Extracted data:
------------------------------

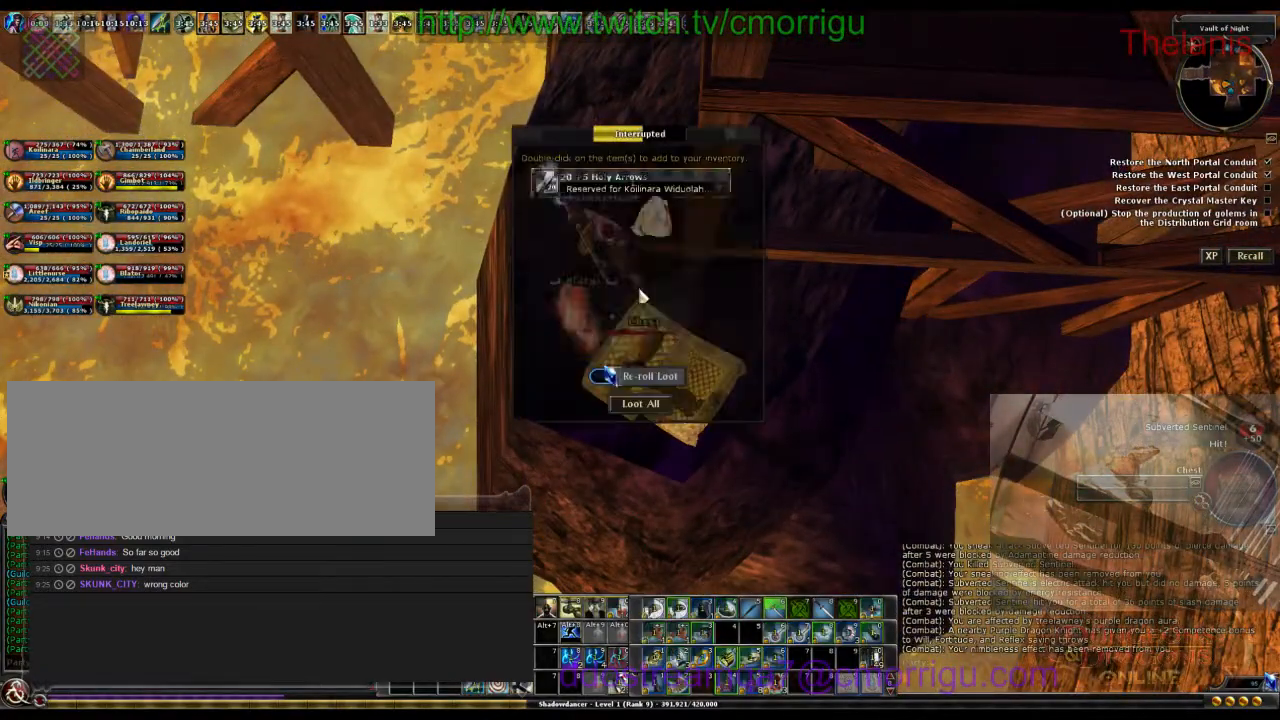
{"keys": [], "events": []}
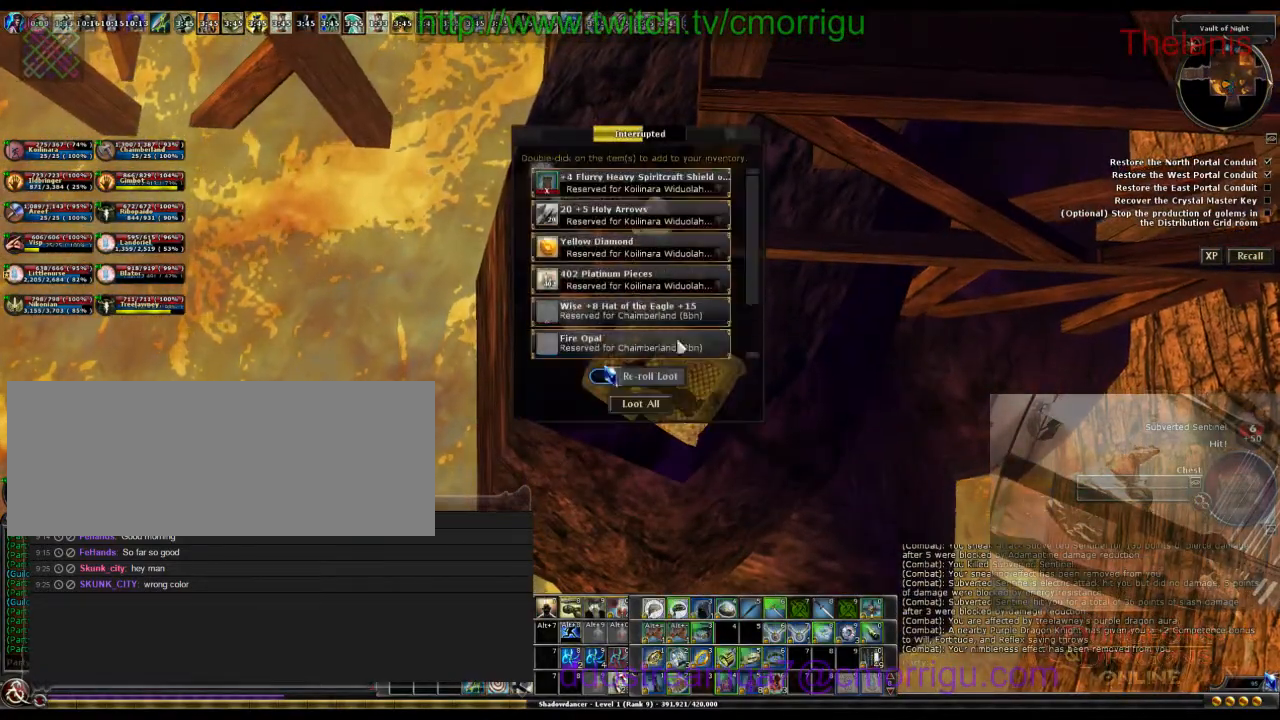
{"keys": [], "events": []}
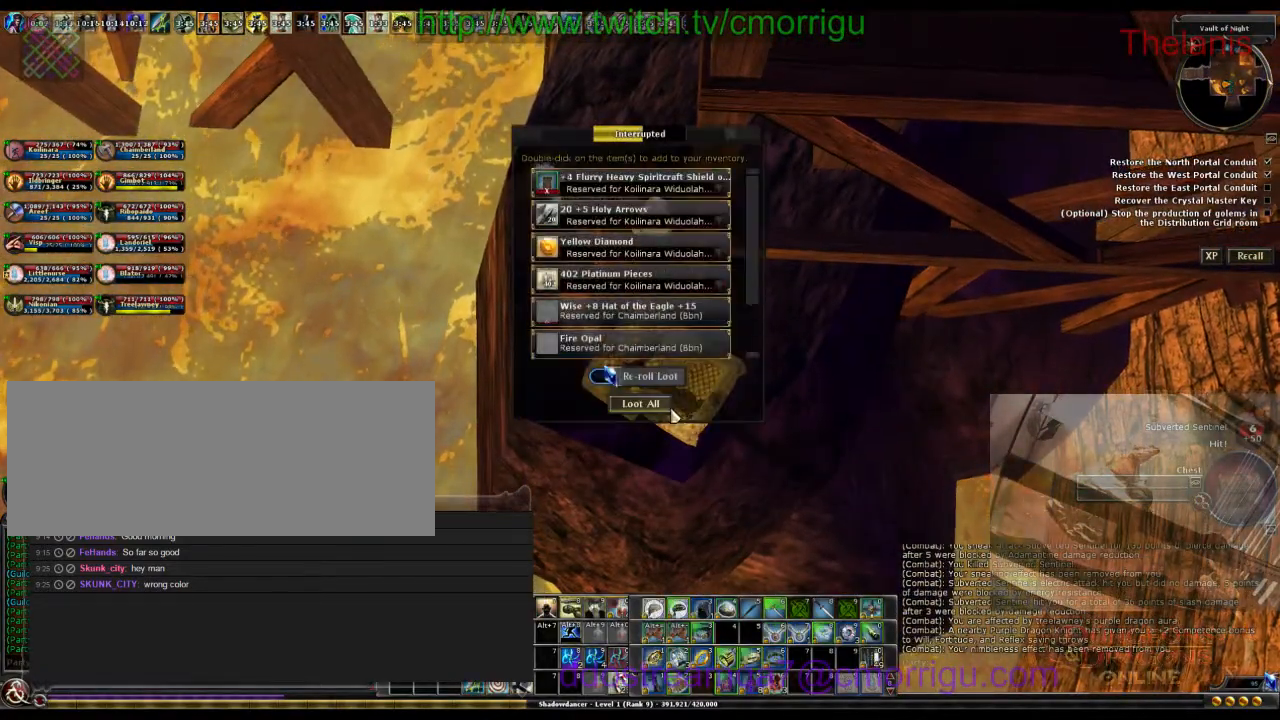
{"keys": [], "events": []}
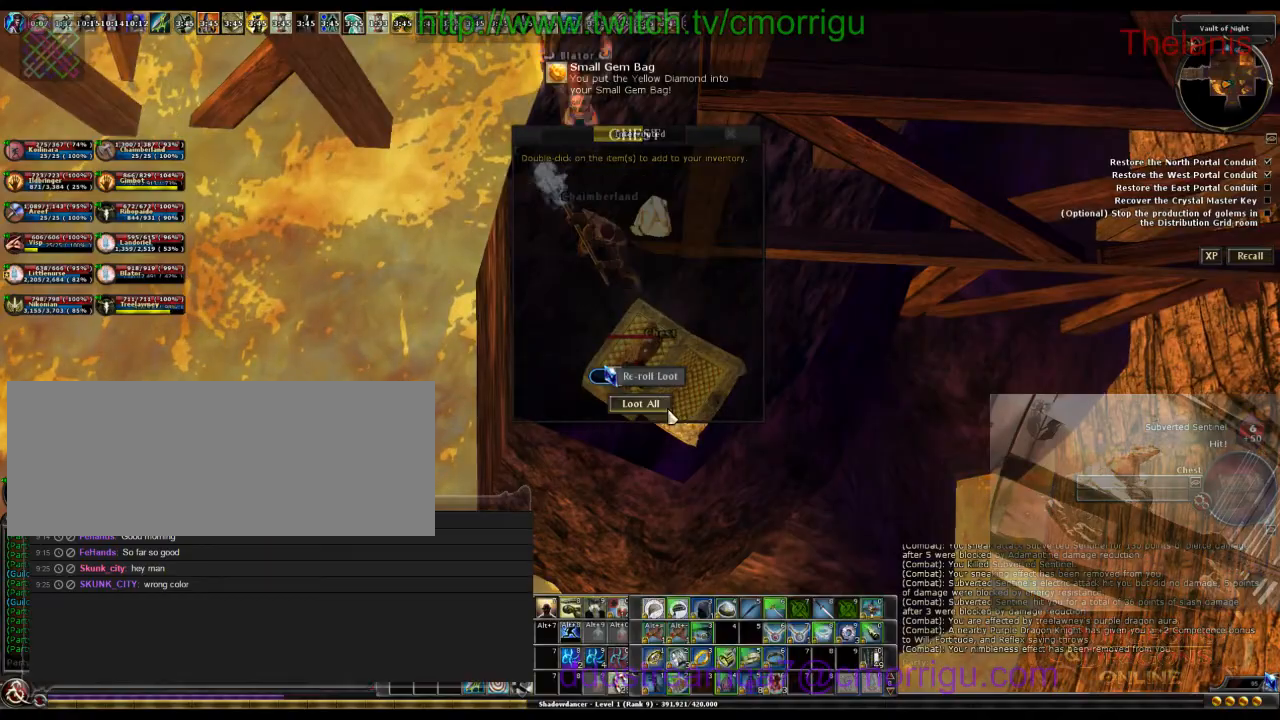
{"keys": ["w"], "events": [[200, "w", "down"]]}
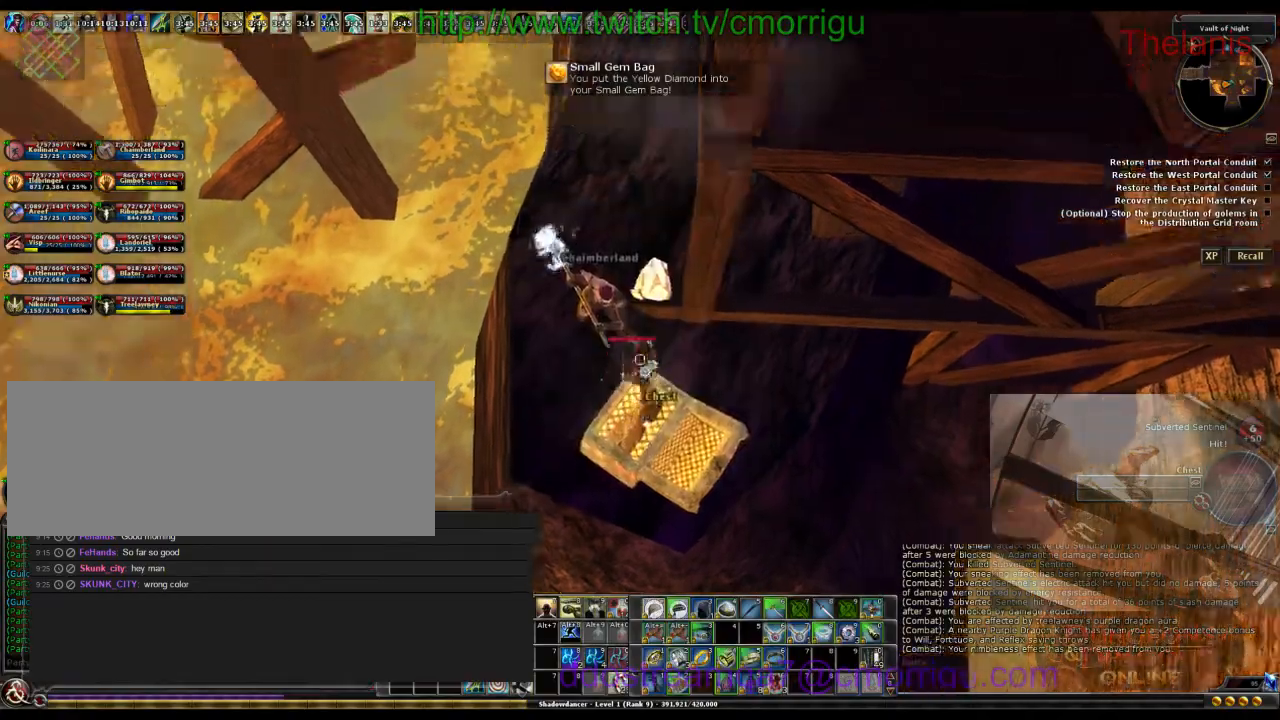
{"keys": ["w"], "events": []}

------------------------------

How to complete this task:
Your response should reproduce the entire listing verbatim, minus the pictures.

Solved exercise:
{"keys": [], "events": []}
{"keys": [], "events": []}
{"keys": [], "events": []}
{"keys": ["w"], "events": [[200, "w", "down"]]}
{"keys": ["w"], "events": []}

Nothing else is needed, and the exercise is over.